(Entries taken from a collection)
######
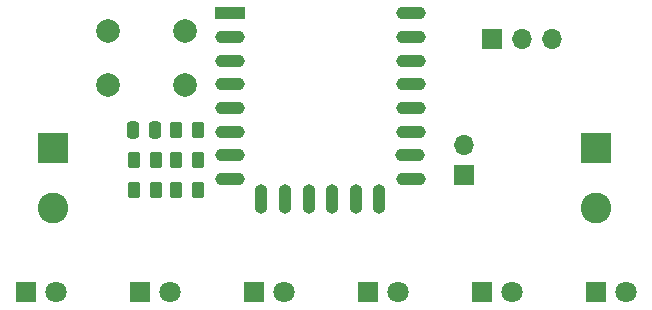
<source format=gbr>
%TF.GenerationSoftware,KiCad,Pcbnew,8.0.1*%
%TF.CreationDate,2024-06-21T13:32:41-03:00*%
%TF.ProjectId,bycicle-speedometer-v2,62796369-636c-4652-9d73-706565646f6d,rev?*%
%TF.SameCoordinates,Original*%
%TF.FileFunction,Soldermask,Top*%
%TF.FilePolarity,Negative*%
%FSLAX46Y46*%
G04 Gerber Fmt 4.6, Leading zero omitted, Abs format (unit mm)*
G04 Created by KiCad (PCBNEW 8.0.1) date 2024-06-21 13:32:41*
%MOMM*%
%LPD*%
G01*
G04 APERTURE LIST*
G04 Aperture macros list*
%AMRoundRect*
0 Rectangle with rounded corners*
0 $1 Rounding radius*
0 $2 $3 $4 $5 $6 $7 $8 $9 X,Y pos of 4 corners*
0 Add a 4 corners polygon primitive as box body*
4,1,4,$2,$3,$4,$5,$6,$7,$8,$9,$2,$3,0*
0 Add four circle primitives for the rounded corners*
1,1,$1+$1,$2,$3*
1,1,$1+$1,$4,$5*
1,1,$1+$1,$6,$7*
1,1,$1+$1,$8,$9*
0 Add four rect primitives between the rounded corners*
20,1,$1+$1,$2,$3,$4,$5,0*
20,1,$1+$1,$4,$5,$6,$7,0*
20,1,$1+$1,$6,$7,$8,$9,0*
20,1,$1+$1,$8,$9,$2,$3,0*%
G04 Aperture macros list end*
%ADD10R,1.800000X1.800000*%
%ADD11C,1.800000*%
%ADD12RoundRect,0.250000X0.262500X0.450000X-0.262500X0.450000X-0.262500X-0.450000X0.262500X-0.450000X0*%
%ADD13C,2.000000*%
%ADD14R,2.600000X2.600000*%
%ADD15C,2.600000*%
%ADD16R,1.700000X1.700000*%
%ADD17O,1.700000X1.700000*%
%ADD18R,2.500000X1.100000*%
%ADD19O,2.500000X1.100000*%
%ADD20O,1.100000X2.500000*%
%ADD21RoundRect,0.250000X-0.262500X-0.450000X0.262500X-0.450000X0.262500X0.450000X-0.262500X0.450000X0*%
%ADD22RoundRect,0.250000X-0.250000X-0.475000X0.250000X-0.475000X0.250000X0.475000X-0.250000X0.475000X0*%
G04 APERTURE END LIST*
D10*
%TO.C,D3*%
X179324000Y-92456000D03*
D11*
X181864000Y-92456000D03*
%TD*%
D12*
%TO.C,R7*%
X174545000Y-78740000D03*
X172720000Y-78740000D03*
%TD*%
D10*
%TO.C,D4*%
X188976000Y-92456000D03*
D11*
X191516000Y-92456000D03*
%TD*%
D13*
%TO.C,SW1*%
X173430000Y-74894000D03*
X166930000Y-74894000D03*
X173430000Y-70394000D03*
X166930000Y-70394000D03*
%TD*%
D14*
%TO.C,J1*%
X208280000Y-80264000D03*
D15*
X208280000Y-85344000D03*
%TD*%
D16*
%TO.C,J4*%
X199460000Y-71000000D03*
D17*
X202000000Y-71000000D03*
X204540000Y-71000000D03*
%TD*%
D18*
%TO.C,U1*%
X177238500Y-68872000D03*
D19*
X177238500Y-70872000D03*
X177238500Y-72872000D03*
X177238500Y-74872000D03*
X177238500Y-76872000D03*
X177238500Y-78872000D03*
X177238500Y-80872000D03*
X177238500Y-82872000D03*
X192638500Y-82872000D03*
X192538500Y-80872000D03*
X192638500Y-78872000D03*
X192638500Y-76872000D03*
X192638500Y-74872000D03*
X192638500Y-72872000D03*
X192638500Y-70872000D03*
X192638500Y-68872000D03*
D20*
X179928500Y-84572000D03*
X181928500Y-84572000D03*
X183928500Y-84572000D03*
X185928500Y-84572000D03*
X187928500Y-84572000D03*
X189928500Y-84572000D03*
%TD*%
D10*
%TO.C,D6*%
X208280000Y-92456000D03*
D11*
X210820000Y-92456000D03*
%TD*%
D12*
%TO.C,R9*%
X174545000Y-83820000D03*
X172720000Y-83820000D03*
%TD*%
%TO.C,R8*%
X174545000Y-81280000D03*
X172720000Y-81280000D03*
%TD*%
D21*
%TO.C,R4*%
X169164000Y-81280000D03*
X170989000Y-81280000D03*
%TD*%
D12*
%TO.C,R6*%
X170989000Y-83820000D03*
X169164000Y-83820000D03*
%TD*%
D16*
%TO.C,J2*%
X197104000Y-82555000D03*
D17*
X197104000Y-80015000D03*
%TD*%
D10*
%TO.C,D2*%
X169672000Y-92456000D03*
D11*
X172212000Y-92456000D03*
%TD*%
D10*
%TO.C,D5*%
X198628000Y-92456000D03*
D11*
X201168000Y-92456000D03*
%TD*%
D14*
%TO.C,J3*%
X162255000Y-80259000D03*
D15*
X162255000Y-85339000D03*
%TD*%
D22*
%TO.C,C2*%
X169060500Y-78740000D03*
X170960500Y-78740000D03*
%TD*%
D10*
%TO.C,D1*%
X160020000Y-92456000D03*
D11*
X162560000Y-92456000D03*
%TD*%
M02*

</source>
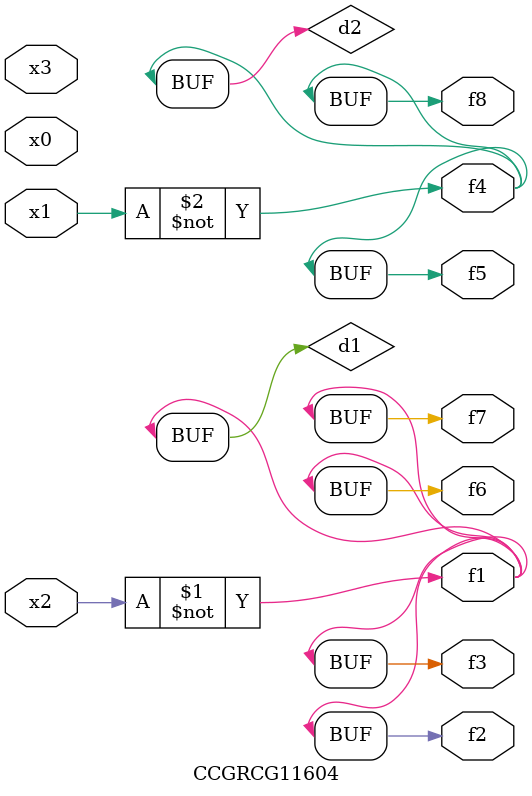
<source format=v>
module CCGRCG11604(
	input x0, x1, x2, x3,
	output f1, f2, f3, f4, f5, f6, f7, f8
);

	wire d1, d2;

	xnor (d1, x2);
	not (d2, x1);
	assign f1 = d1;
	assign f2 = d1;
	assign f3 = d1;
	assign f4 = d2;
	assign f5 = d2;
	assign f6 = d1;
	assign f7 = d1;
	assign f8 = d2;
endmodule

</source>
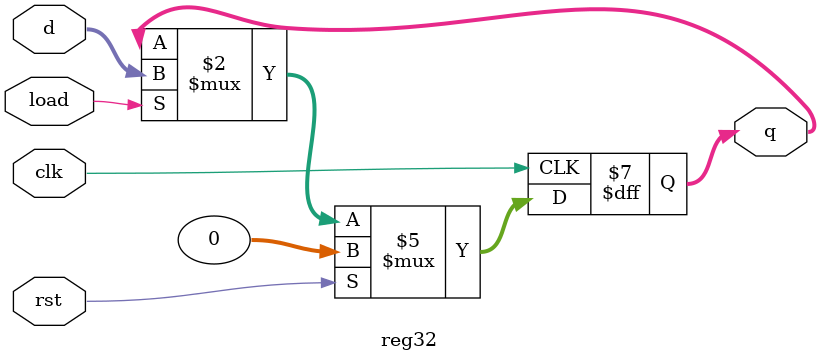
<source format=v>
module reg32 (
    output reg [31:0] q,  // Salida del registro de 32 bits
    input  [31:0] d,      // Entrada de datos de 32 bits
    input  clk,           // Señal de reloj
    input  rst,           // Señal de reset
    input  load           // Señal de carga
);

    always @(posedge clk) begin   
        if (rst)       q <= 32'b0;
        else if (load) q <= d;
    end
endmodule
</source>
######
## [WORK INSTRUCTIONS]
The response must contain each line above that holds the string "rounded".

## [SOLUTION BELOW]
0 Rectangle with rounded corners*
0 Add four circle primitives for the rounded corners*
0 Add four rect primitives between the rounded corners*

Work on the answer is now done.